Doak’s view is shared by the one observer who counts the most in this instance, owner Lew Thompson of Huntsville, Ark., Thompson said he is impressed with how well the course turned out after playing holes on both routes.

“I was excited to see how good it is, playing both ways, and how different it is playing both ways,” he said. “Everybody I’ve taken up there to play it had a perception in their minds so different than when they see it. They couldn’t believe that the a green they played one way was the same green they played again coming in from the side because it has such a very different look.”

He said higher handicap golfers will especially appreciate the wide fairways that will keep stray shots in play. Thompson said he expects some holes to be ready for play early in the summer with both directions open by August to limited preview play.

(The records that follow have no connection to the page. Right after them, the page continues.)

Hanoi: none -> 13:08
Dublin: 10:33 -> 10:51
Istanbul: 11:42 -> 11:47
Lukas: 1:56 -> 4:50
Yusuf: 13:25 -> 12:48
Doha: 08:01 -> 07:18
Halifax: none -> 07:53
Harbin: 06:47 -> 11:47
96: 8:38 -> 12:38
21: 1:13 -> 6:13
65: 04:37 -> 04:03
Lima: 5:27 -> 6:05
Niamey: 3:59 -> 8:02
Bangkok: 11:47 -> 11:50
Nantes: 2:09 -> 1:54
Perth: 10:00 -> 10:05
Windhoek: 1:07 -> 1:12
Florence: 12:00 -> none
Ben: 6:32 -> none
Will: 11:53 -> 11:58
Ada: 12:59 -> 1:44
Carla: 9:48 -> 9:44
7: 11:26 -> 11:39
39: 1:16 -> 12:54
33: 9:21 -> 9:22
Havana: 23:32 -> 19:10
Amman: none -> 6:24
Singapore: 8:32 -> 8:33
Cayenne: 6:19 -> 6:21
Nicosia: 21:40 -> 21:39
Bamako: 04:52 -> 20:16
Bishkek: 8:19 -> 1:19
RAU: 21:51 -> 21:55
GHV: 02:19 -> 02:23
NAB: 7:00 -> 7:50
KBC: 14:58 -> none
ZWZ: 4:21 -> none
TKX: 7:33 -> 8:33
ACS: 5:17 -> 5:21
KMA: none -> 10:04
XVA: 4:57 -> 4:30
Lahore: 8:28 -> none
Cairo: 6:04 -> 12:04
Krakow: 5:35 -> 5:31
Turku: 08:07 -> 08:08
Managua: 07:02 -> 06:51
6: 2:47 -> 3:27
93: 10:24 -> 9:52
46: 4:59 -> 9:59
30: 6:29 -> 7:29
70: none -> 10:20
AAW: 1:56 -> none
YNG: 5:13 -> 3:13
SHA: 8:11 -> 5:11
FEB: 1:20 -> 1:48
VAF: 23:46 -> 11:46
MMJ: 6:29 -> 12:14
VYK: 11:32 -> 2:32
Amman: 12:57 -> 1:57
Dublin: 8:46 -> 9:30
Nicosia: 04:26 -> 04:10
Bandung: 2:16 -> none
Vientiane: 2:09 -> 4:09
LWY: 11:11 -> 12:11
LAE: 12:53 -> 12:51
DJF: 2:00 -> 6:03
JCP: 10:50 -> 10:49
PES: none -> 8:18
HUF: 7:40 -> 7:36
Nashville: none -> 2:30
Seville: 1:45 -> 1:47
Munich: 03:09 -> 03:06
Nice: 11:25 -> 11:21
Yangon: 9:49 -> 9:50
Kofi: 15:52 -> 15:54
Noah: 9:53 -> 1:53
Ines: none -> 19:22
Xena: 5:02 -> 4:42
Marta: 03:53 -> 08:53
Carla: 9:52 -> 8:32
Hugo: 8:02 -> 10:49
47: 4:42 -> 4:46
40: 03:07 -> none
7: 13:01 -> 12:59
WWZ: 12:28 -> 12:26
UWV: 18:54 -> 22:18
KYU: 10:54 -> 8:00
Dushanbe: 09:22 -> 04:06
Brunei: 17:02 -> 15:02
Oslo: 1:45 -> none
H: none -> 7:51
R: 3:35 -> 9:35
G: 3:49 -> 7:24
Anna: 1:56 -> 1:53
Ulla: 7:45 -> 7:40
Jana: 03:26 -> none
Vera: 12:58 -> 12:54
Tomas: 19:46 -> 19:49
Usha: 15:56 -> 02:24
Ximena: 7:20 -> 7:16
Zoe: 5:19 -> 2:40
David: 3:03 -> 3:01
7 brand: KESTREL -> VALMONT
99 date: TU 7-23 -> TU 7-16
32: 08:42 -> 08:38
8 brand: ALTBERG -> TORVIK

The Loop will alternate the course routing on a daily basis allowing golfers to play each direction on back-to-back days.

“We got the best of Tom, and I don’t say that to offend people who have used Tom in the past, but we got Tom at a time when he didn’t have so many projects going, and with this one (near his home) he was able to devote much more of his time to this project and it is really showing,” Thompson said.

Doak said designing greens at Forest Dunes was easier than locating tees since he had been mulling the reversible concept for so long he has a playbook in his head of ideas that would work and ones that would not.

“There are certain kinds of greens that we would not build at Forest Dunes because it would be harder to make them work from two directions at the same time,” he said. “When you are shaping and thinking about two directions it does make it trickier but we already had ruled out the things that would get us in trouble.”

On half of the holes players will approach the greens from straight in one way and then from 90 degrees or 120 degrees rather than straight in from the back of those greens.

Constructing tees took more thought, he said, because his routing has multiple changes in direction.

“You will be playing one hole, say west, and you will turn and play south for the next hole,” he said. To make that seamless, some tees, are in fairways or just on the edge of fairways.  It’s still efficient, because the tees only need to be half as big for each direction — the sizes are based on the amount of traffic they have to handle.”

Doak said a big factor in how the course turned out was the contributions of his three top associates at Renaissance Golf Design, Brian Slawnik, Brian Schneider, and Eric Iverson, who normally are scattered around the globe working on multiple Doak projects.

“Brian Slawnik ran the job and was there most of the time and Brian Schneider and Eric Iverson took turns coming in to shape,” Doak said. “There were only about three days when all four of us were on site but generally two of them were there whenever I was there. When we only have two projects going at a time that’s how it works.”

Doak said having that many eyes on this particular project was a big boost.

“It would have been harder to tackle this idea if I were doing it just by myself,” he said. “Having different guys looking at it instead of just one of them you get some fresh ideas, and you don’t make any mistakes. It took some of the pressure off me. I could think more about being creative than making sure we don’t make a mistake.”